-- START Excerpt --
Information is the key to success in the contemporary era. Just as there are two sides of a coin, there are two perspectives of a cyber-attack. On one hand, attackers seek information to take advantage of potential flaws in an organization’s architecture, processes, and design; exploiting these flaws to make money. The prime targets in the organization are its information-based assets. On the other hand, organizations safeguard information to protect it from getting stolen and misused. Thereby, information can be secured by governing an information security system.
With the rising sophistication, the threats to information-based assets are much higher than in the past. With the advancement of technology, tools to gain unauthorized access have also become powerful. This increases the need to secure information as an asset.
This article uncovers information security governance in FinTech, and provides deep insights into its characteristics, principles of good governance, and an integrated security governance framework. The content in this article is based on the extensive research work behind our book titled ‘Understanding Cybersecurity Management for FinTech’ published by Springer this year.
What is information security governance?
Information security governance combines information security, and governance. Let us define these two terms separately first. Information security ensures that personal, private, confidential, and sensitive information is protected. Governance is the set of responsibilities and practices exercised by responsible individuals in an organization.
A comprehensive definition of information security governance is: Information security governance is the practice of securing information and managing cyber risks to protect any kind of information required for effective working of the organization, in compliance with the information security policy and risk management strategy.
Importance of securing organizational information
Information security is an important part of enterprise-level security governance. It interacts with information technology (IT) operations, IT projects, and IT governance, where IT operations are considered current state of IT and IT projects are considered future state of IT.
-- END Excerpt --
Exercise requirements ▸ Carry the article on information security governance in FinTech forward, beginning right after its final sentence. The data that comes next has no connection to the article on information security governance.
-- START Records provided --
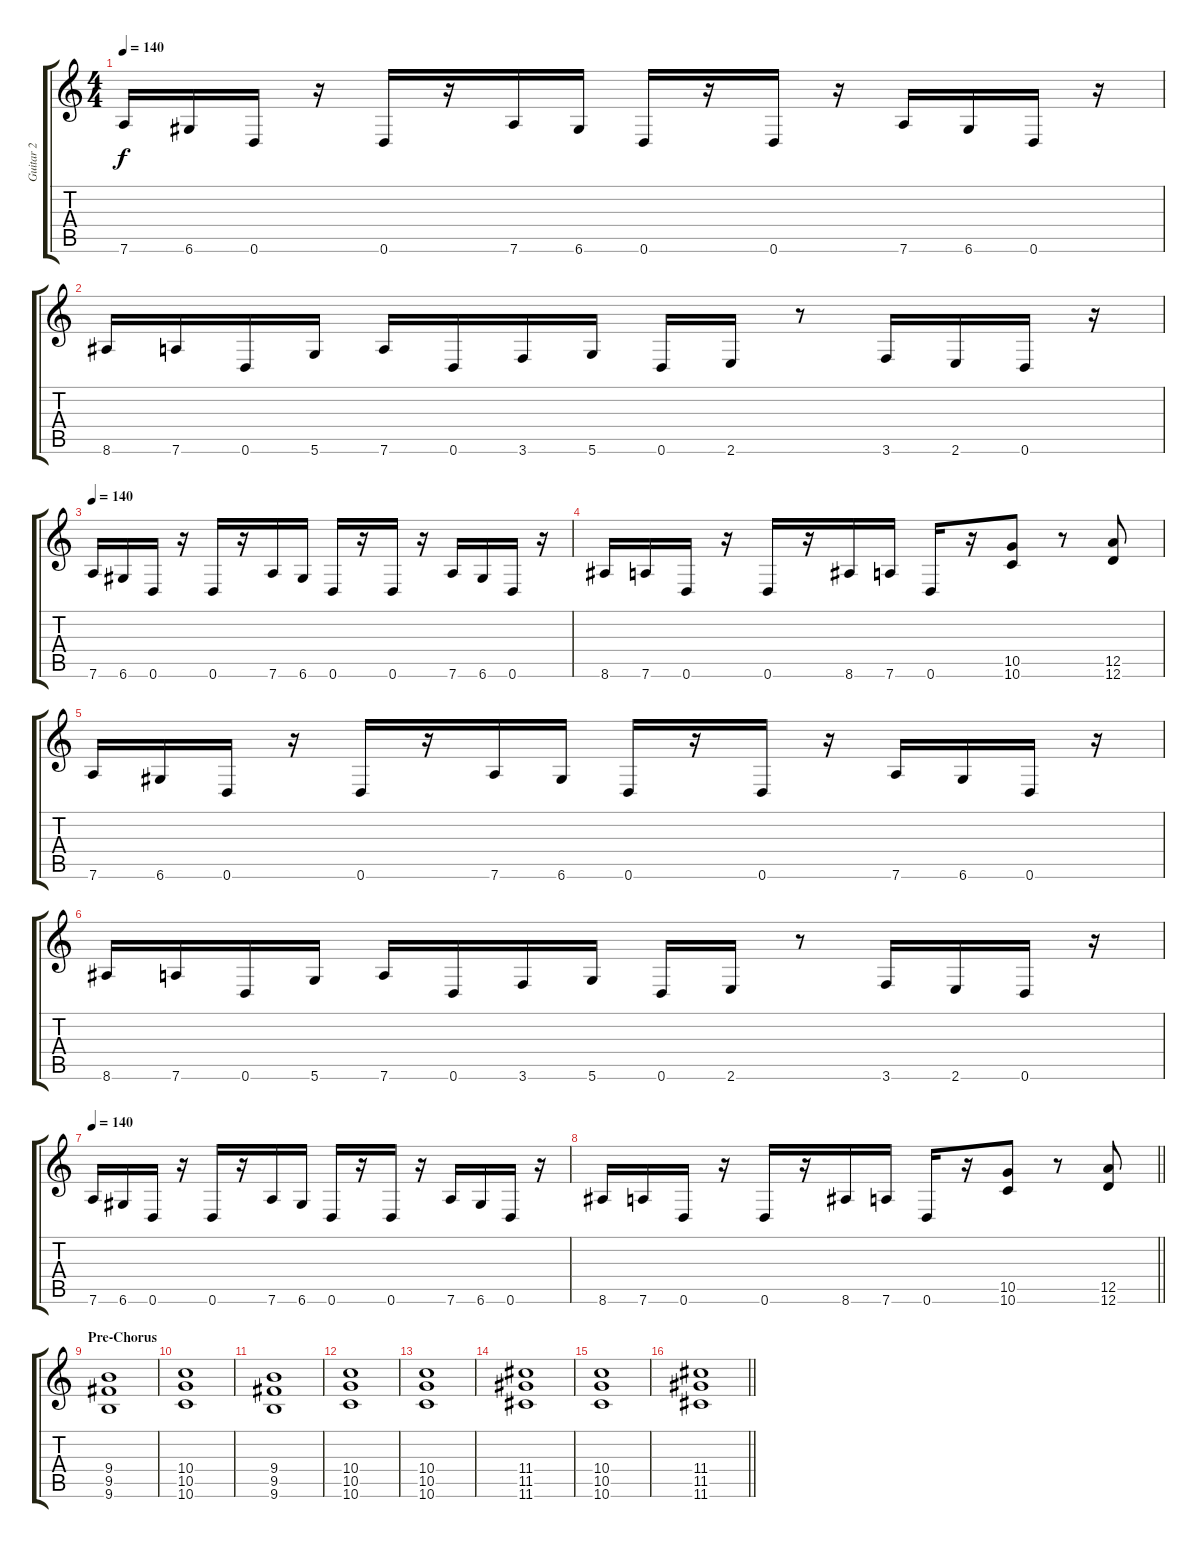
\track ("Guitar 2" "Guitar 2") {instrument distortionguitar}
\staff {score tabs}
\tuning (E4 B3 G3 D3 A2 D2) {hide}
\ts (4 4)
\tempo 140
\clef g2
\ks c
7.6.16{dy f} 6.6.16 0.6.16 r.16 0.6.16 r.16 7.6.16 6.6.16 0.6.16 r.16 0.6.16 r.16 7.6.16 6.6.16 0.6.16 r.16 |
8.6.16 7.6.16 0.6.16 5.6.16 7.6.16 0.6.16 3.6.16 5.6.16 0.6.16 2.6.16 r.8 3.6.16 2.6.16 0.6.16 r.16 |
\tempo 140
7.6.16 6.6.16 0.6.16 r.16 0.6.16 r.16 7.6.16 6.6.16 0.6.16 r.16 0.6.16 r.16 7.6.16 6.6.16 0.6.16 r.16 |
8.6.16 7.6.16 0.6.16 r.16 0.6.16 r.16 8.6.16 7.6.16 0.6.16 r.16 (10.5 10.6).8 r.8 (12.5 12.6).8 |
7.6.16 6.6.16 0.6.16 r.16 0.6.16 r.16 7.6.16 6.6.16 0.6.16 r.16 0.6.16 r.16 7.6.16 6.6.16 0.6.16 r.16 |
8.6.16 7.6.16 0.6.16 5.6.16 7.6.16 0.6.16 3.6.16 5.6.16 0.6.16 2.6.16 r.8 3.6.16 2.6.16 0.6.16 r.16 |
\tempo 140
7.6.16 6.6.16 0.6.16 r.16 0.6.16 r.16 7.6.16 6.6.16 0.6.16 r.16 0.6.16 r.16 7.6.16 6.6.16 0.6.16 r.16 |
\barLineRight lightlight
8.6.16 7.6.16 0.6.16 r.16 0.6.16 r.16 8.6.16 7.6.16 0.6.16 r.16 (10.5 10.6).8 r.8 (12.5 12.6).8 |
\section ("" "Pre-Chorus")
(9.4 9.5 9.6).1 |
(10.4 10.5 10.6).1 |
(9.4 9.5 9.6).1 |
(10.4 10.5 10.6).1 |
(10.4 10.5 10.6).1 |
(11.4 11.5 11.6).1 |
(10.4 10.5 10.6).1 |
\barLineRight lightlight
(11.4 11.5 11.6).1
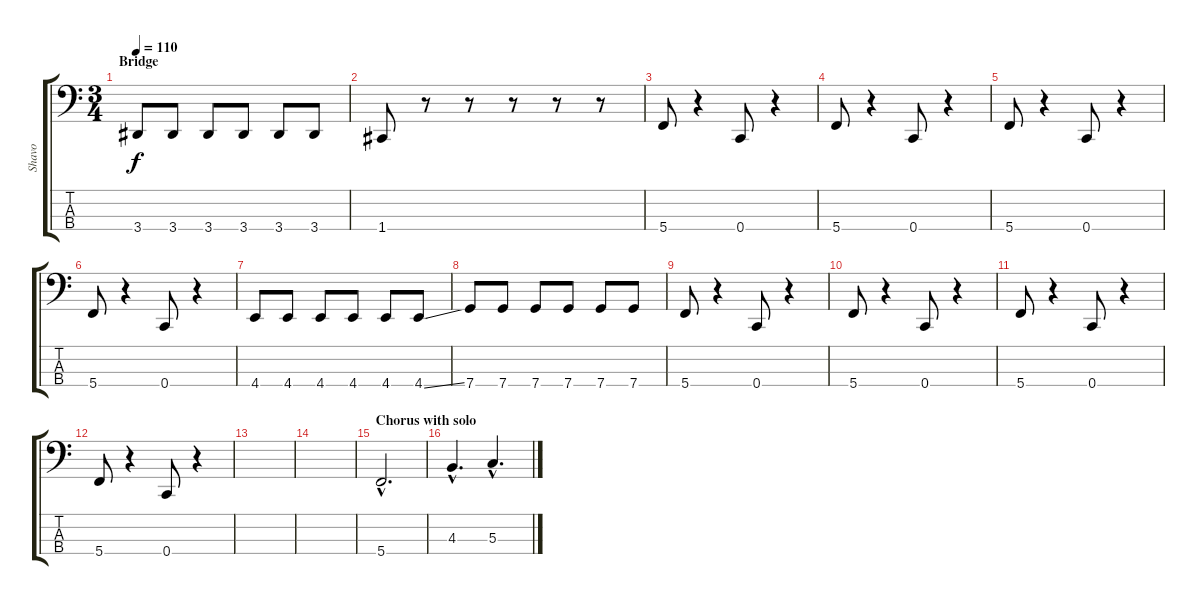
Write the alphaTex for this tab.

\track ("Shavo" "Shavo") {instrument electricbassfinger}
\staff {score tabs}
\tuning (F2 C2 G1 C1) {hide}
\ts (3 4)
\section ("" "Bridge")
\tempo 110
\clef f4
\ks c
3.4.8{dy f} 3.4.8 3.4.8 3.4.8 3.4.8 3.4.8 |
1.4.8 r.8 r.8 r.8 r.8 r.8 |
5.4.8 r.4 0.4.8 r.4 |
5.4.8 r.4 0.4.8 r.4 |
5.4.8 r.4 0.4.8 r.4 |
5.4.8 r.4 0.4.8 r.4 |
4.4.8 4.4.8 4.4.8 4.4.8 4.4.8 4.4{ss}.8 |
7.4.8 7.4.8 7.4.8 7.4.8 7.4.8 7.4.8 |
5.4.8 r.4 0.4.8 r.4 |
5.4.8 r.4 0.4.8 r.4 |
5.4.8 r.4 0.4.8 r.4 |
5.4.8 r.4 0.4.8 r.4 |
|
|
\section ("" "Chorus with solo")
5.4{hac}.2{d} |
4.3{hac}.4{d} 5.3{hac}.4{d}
-- END Records provided --
Response to the exercise ▸
Figure 1 demonstrates the basic structure of information security governance in an organization. At the top-level of the enterprise exists corporate governance, which evaluates the standards and policies. It also directs the middle- and low-level management consisting of: IT governance, information security, IT operations, and IT projects. On the contrary, the bottom-up approach monitors the governance activities for the corporate governance.
Overall, information security governance performs following activities:
- Promotes valuable information security practices with a clear direction from top to bottom
- Controls the risk appetite of the enterprise by considering different domains, such as legal, finance, information technology, and regulatory compliance
- Creates an overall information security activity that reflects organization’s needs and risk appetite levels
- Monitors corporate governance policies and standards for managing information security governance standards
Characteristics of effective information security governance
Effective information security governance has several characteristics, such as: involving appropriate organizational personnel, a governance framework, risk management, deliverables, and tackling changing risk levels.
- Appropriate organizational personnel: Appropriate organizational personnel includes: a board of directors, executive management, business managers, and internal auditors. These personnel are involved in designing governance policies, implementing them throughout the organization, and performing internal auditing so compliance with governance standards can be validated. These individuals lead from the front to: provide an insight into the corporate culture, provide leadership, and dedicate resources; while also contributing to the implementation of information security activities, validating them, and recommending improvements.
- Governance framework: A governance framework provides guidelines for the board of directors and executive management to develop an audit plan. These frameworks help the organization to operate in a structured, consistent, and effective manner – such that it can be explained easily to all stakeholders, regulatory agencies, service providers, and other parties in the business. Well planned governance frameworks can help guide future business changes and activities.
- Risk management: Like all business risks, technical risks are equally important. Deploying a risk management tool to analyze, assess, mitigate, monitor, and review risks is important to establish a threshold to tackle risks on time. Some of the risks are avoided, some are accepted, some are transferred, while the rest are mitigated. It all depends on the risk appetite policy of the organization. Since every organization has different risk levels and different financial resources to tackle risks, the mitigation measures vary. However, maintaining proper resources and finances to mitigate risks is the key for every organization.
- Deliverables: Information security governance produces qualitative and quantitative deliverables. Qualitative deliverables are useful in measuring management activities, whilst quantitative deliverables are used for tracking capabilities not feasible with qualitative measures. Quantitative deliverables could include: several policies and standards delivered, number of security events, and result of corporate training and security programs. This does not diminish the value of qualitative deliverables. In general, a mixture of both qualitative and quantitative deliverables are used in an organization.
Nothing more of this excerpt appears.